Before venturing into any state, CIBART ensures that all the backward and forward linkages are in place. In each state, it sets up an independent Daughter Organization—as a not-for-profit company—to professionally manage bamboo and cane activities. The majority shareholders in this company are the community. This local organization then builds up extensive linkages down to each village, backed by field technical resource centres at the sub-district level. At the other end of the chain, links with buyers as far away as Europe are established.
CIBART periodically conducts experts-led policy workshops for the development of the bamboo sector in different states.
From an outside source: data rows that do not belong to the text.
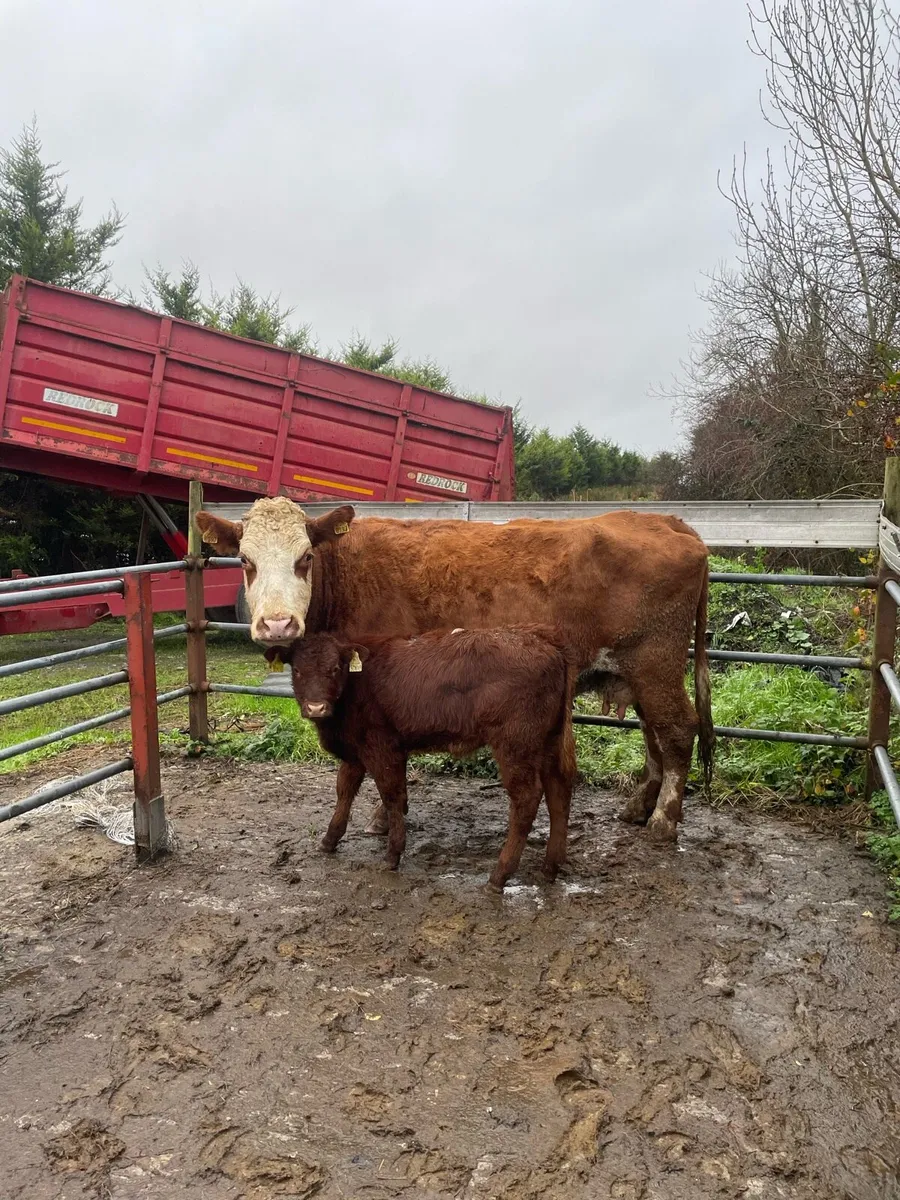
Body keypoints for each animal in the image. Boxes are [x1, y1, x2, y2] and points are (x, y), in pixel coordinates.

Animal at [195, 497, 714, 842]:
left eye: (304, 558)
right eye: (245, 560)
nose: (277, 624)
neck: (345, 574)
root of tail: (665, 521)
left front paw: (385, 817)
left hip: (655, 662)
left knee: (677, 731)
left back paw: (664, 820)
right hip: (639, 672)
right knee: (655, 737)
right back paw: (639, 808)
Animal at [272, 625, 578, 891]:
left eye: (335, 668)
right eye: (297, 670)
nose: (316, 707)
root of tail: (546, 642)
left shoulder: (383, 747)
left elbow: (392, 795)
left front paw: (393, 855)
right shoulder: (356, 750)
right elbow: (344, 789)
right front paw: (329, 839)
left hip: (515, 745)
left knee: (527, 799)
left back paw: (499, 875)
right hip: (548, 742)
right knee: (559, 790)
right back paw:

Such workshops aim t kick-start policy measures that would lead to sustainable livelihoods, define role and opportunities that bamboo offers in different sectors, and help plan appropriate bamboo-based interventions and value-addition methodologies.
Training programs for awareness raising and capacity building form another regular feature of CIBART’s activities. Workshops for awareness raising are organized to inform and educate those who work with government and non-government organizations on the opportunities that bamboo offers in different sectors for socio-economic development. Capacity building workshops involve specific, targeted training on the scientific and technical aspects of bamboo such as: propagation and management of sympodial bamboos; bamboo product design and development for artisans; industrialized process flow for bamboo-based industries; properties of bamboo as a construction material and building of bamboo-based structures; etc.
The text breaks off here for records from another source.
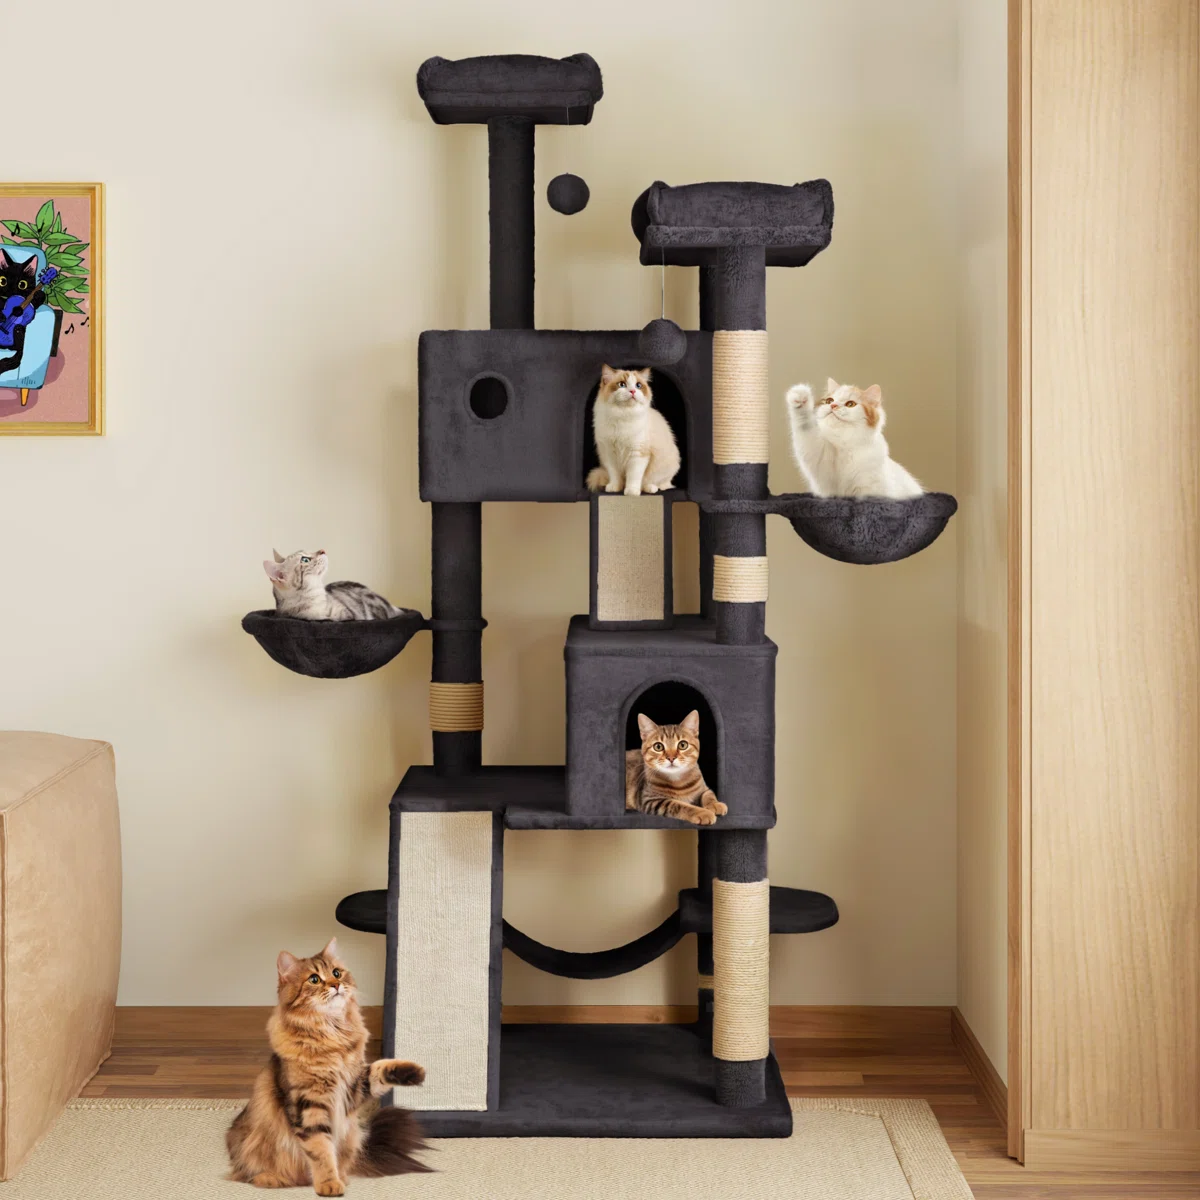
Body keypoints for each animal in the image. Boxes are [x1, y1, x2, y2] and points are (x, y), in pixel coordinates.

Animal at [226, 938, 429, 1195]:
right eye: (314, 979)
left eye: (336, 973)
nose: (336, 985)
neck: (332, 1035)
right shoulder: (309, 1105)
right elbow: (320, 1150)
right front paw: (328, 1184)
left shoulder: (353, 1085)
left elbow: (381, 1068)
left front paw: (414, 1072)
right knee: (251, 1174)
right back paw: (273, 1179)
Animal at [586, 365, 680, 496]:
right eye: (622, 384)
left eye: (638, 385)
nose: (633, 391)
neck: (623, 416)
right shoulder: (610, 454)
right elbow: (615, 475)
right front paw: (615, 488)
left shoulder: (638, 454)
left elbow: (633, 476)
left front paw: (631, 491)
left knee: (661, 484)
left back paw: (650, 488)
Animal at [785, 378, 924, 499]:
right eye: (829, 400)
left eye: (850, 404)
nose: (833, 405)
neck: (844, 442)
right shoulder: (820, 461)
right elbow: (805, 424)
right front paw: (800, 397)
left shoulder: (871, 489)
For the Indian bamboo sector to be a global supplier, it should be able to supply quality products in volume. Currently the sector predominantly depends on manual processing, which cannot meet these two criteria. CIBART views semi-mechanization of processing activities, without disregarding the socio-economic character of the bamboo sector, an imperative for the upgrading of the sector. It is therefore working with machinery manufacturers to design and fabricate bamboo processing machinery, which would help standardize processing steps and keep wastage to a minimum.
The current thrust on bamboo, with focus on higher value addition in new and traditional sectors, necessitates establishment of plantations of a large scale. A major hurdle in this path is the acute short supply of quality planting materials of economically important bamboo species. CIBART is planning to set up a network of small-scale tissue culture production centres throughout the country. CIBART will explore the possibility of tie-ups with commercial tissue culture companies for this. This network will link to another network of micro-nurseries, which will field-harden tissue-cultured plants and market the plants to plantations.
Although India has a rich and ancient tradition in the use of bamboo, information resources on the status and use of bamboo in the country are very limited. Under an INBAR project funded by the International Fund for Agricultural Development (IFAD), CIBART is documenting the current technologies—both traditional and new—that help livelihoods of the millions in the country. This documentation, when completed, would provide all details required to make an investment decision in any of the documented areas of bamboo utilization. It will be used as a valuable resource in the network of learning centres that CIBART will eventually set up to serve the knowledge needs of the bamboo sector in the country.
Bamboo sector, with active support from governments and donor agencies, is becoming increasingly dynamic. CIBART is alert to the changing needs of the sector and the stakeholders, and constantly reviews its strategy and methods to reflect this dynamics.